En novembre 2001, quelques jours avant le départ du porte-avions nucléaire Charles de Gaulle pour sa première mission dans l’océan Indien, le quartier-maître Sébastien Pisani, alors âgé de 21 ans, est victime d’un intoxication après avoir inhalé du sulfure d’hydrogène (H2S) au cours d’une intervention sur une caisse d’eaux usées du bâtiment. Il est en outre submergé par 3.000 litres d’eau noire.

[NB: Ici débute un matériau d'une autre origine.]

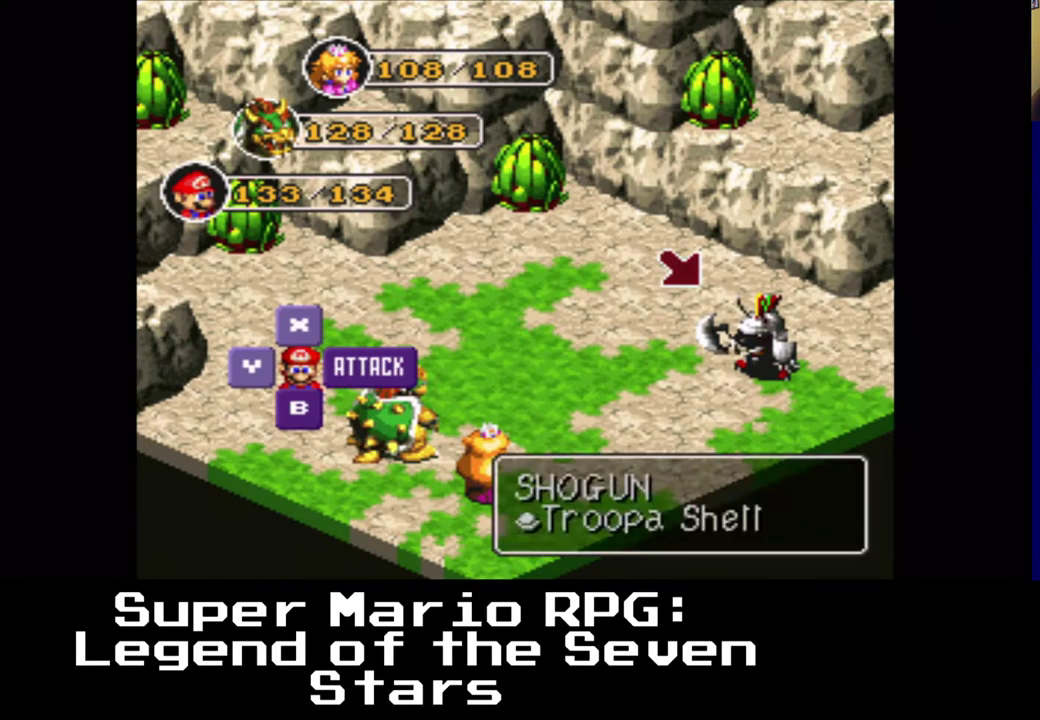
{"buttons": [], "left_stick": "center", "right_stick": "center", "events": [[150, "B", "down"], [283, "B", "up"]]}
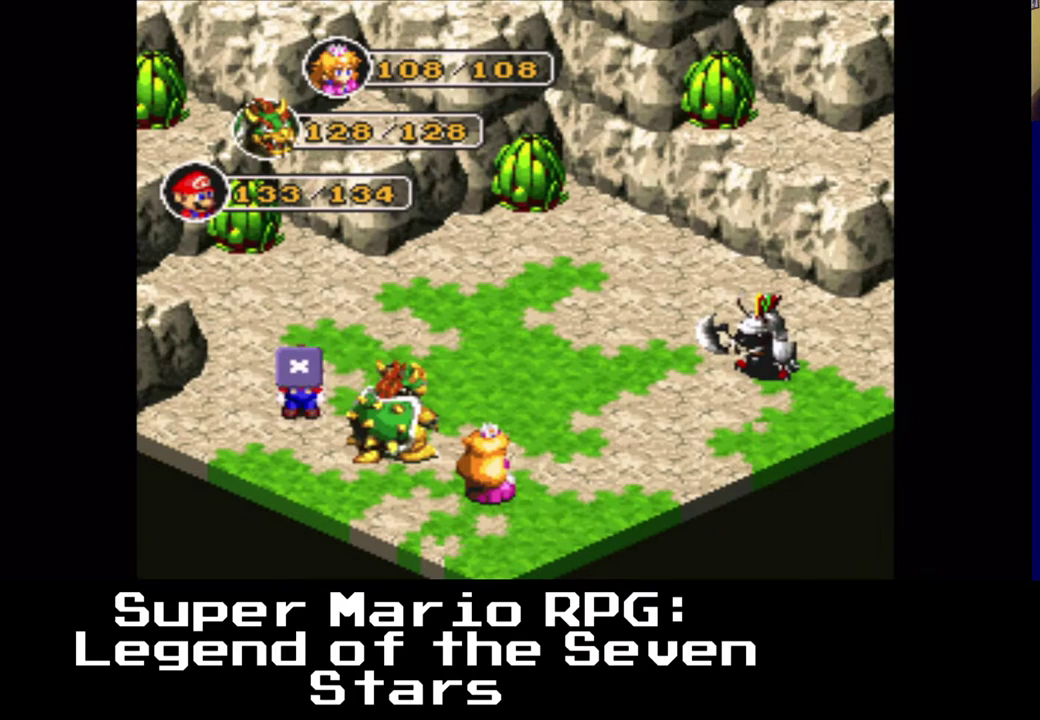
{"buttons": [], "left_stick": "center", "right_stick": "center", "events": []}
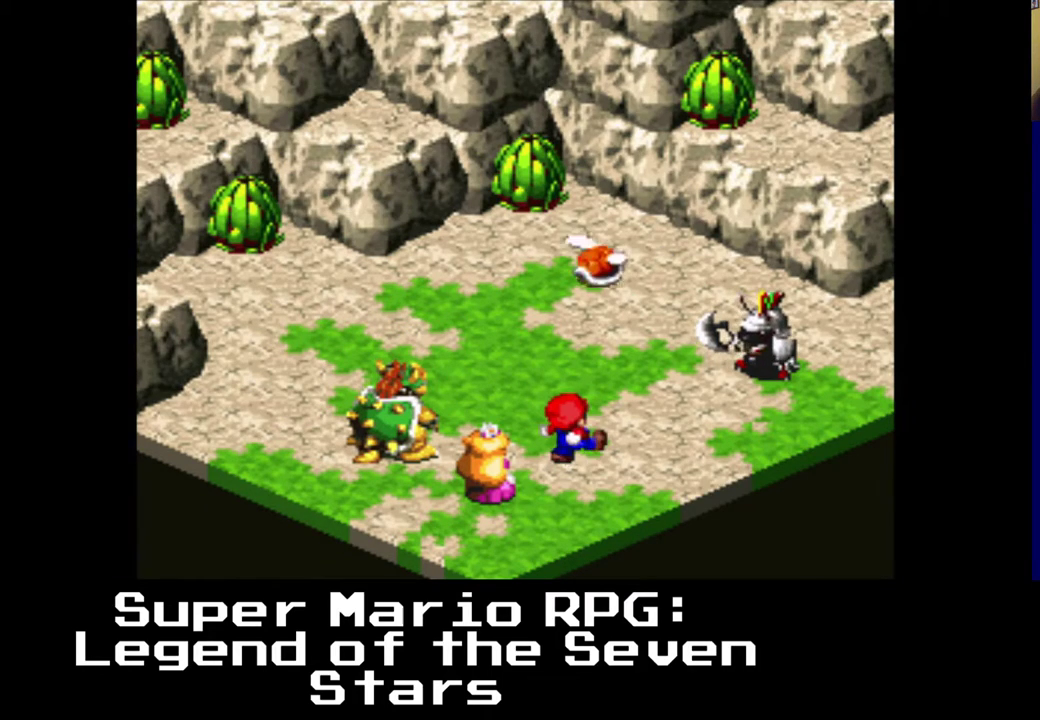
{"buttons": ["B"], "left_stick": "center", "right_stick": "center", "events": [[250, "B", "down"]]}
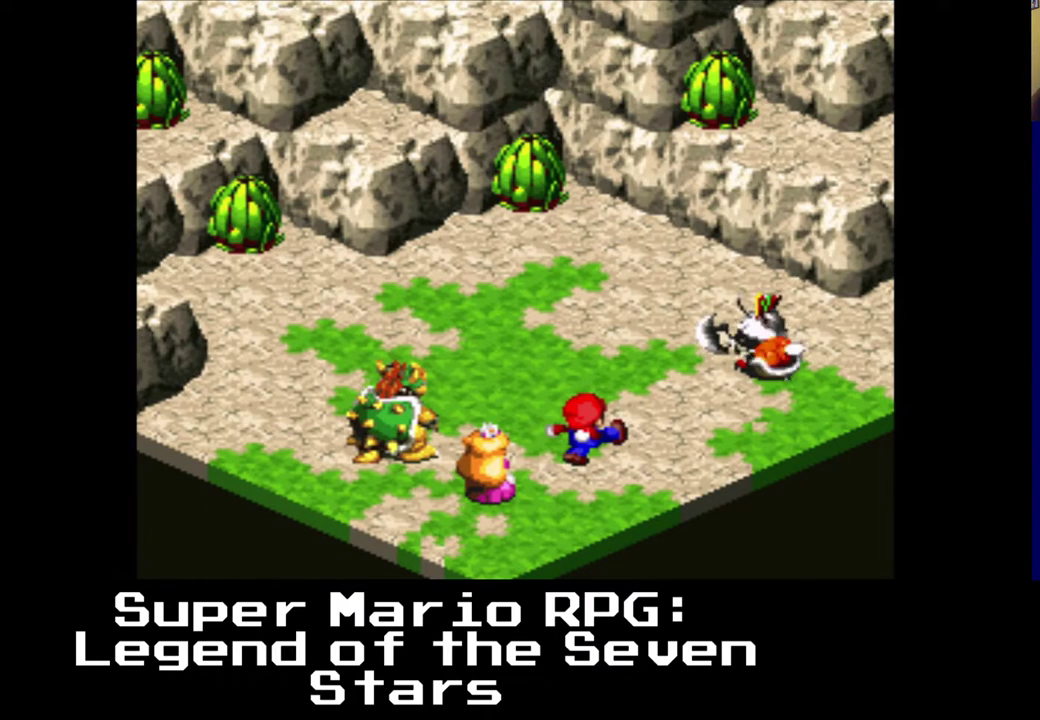
{"buttons": [], "left_stick": "center", "right_stick": "center", "events": [[200, "B", "up"]]}
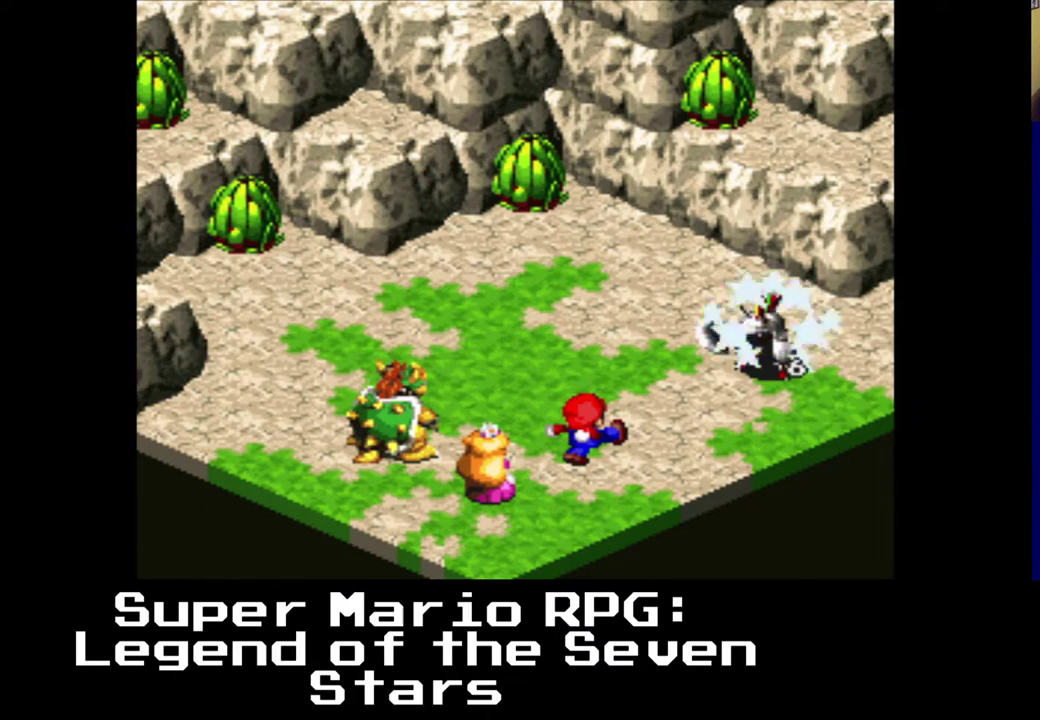
{"buttons": [], "left_stick": "center", "right_stick": "center", "events": []}
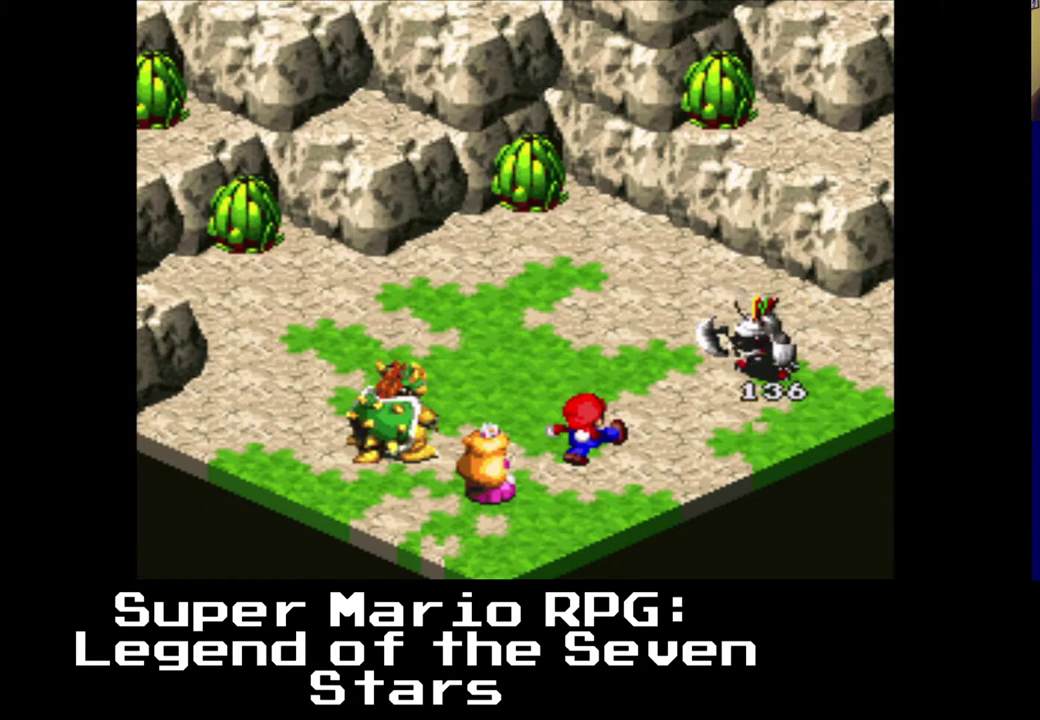
{"buttons": [], "left_stick": "center", "right_stick": "center", "events": []}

Un autre marin, le quartier-maître Franck Freohlinger, venu lui porter secours, est lui aussi asphyxié mais il pourra reprendre le service quelques semaines plus tard. Ce qui ne sera pas le cas de son camarade, plongé, depuis, dans le coma en raison d’une anoxie cérébrale provoquée par le gaz.

Suite à cet incident, la famille du quartier-maître Pisani a porté plainte. Sa mère, Chantal Montesino, avait déclaré, en octobre 2008, vouloir que « la Marine soit reconnue responsable ». « Ils sont tous responsables sans l’être. M. Dupont ou Durand, je m’en fous, je veux qu’ils soient hantés jusqu’à la fin de leur vie » avait-elle ajouté, en évoquant les cinq responsables hiérarchiques de son fils visés par la procédure.

L’intervention effectuée par le quartier-maître Pisani avait pour objet de débloquer un clapet de non-retour défaillant sur l’une des 48 caisses du système de collecte des eaux usées du porte-avions. L’enquête a démontré que ce type d’incident était alors très fréquent sur le Charles de Gaulle pour une raison simple : par souci d’économie et pour gagner du poids, des clapets prévus pour de l’eau douce avaient été choisis. Seulement, ces derniers s’encrassaient régulièrement et, de surcroît, ils n’avaient pas été montés correctement.

Par ailleurs, et suite à un incident du même type arrivé à bord de la frégate Georges Leygues, un message en date du 10 août 2001 et émis par le commandement de la Force d’action navale (FAN), recommandait la procédure d’intervention en espaces confinés pour opérer sur les caisses d’eaux usées.

Plus d’un mois plus tard, la commission d’hygiène et de prévention du Charles de Gaulle estime que le message n’était en fait qu’un rappel des procédures et qu’il ne concernait pas spécifiquement le compartiment abritant les caisses d’eaux usées étant donné que le constructeur, DCNS, ne l’avait pas classé comme étant un local confiné.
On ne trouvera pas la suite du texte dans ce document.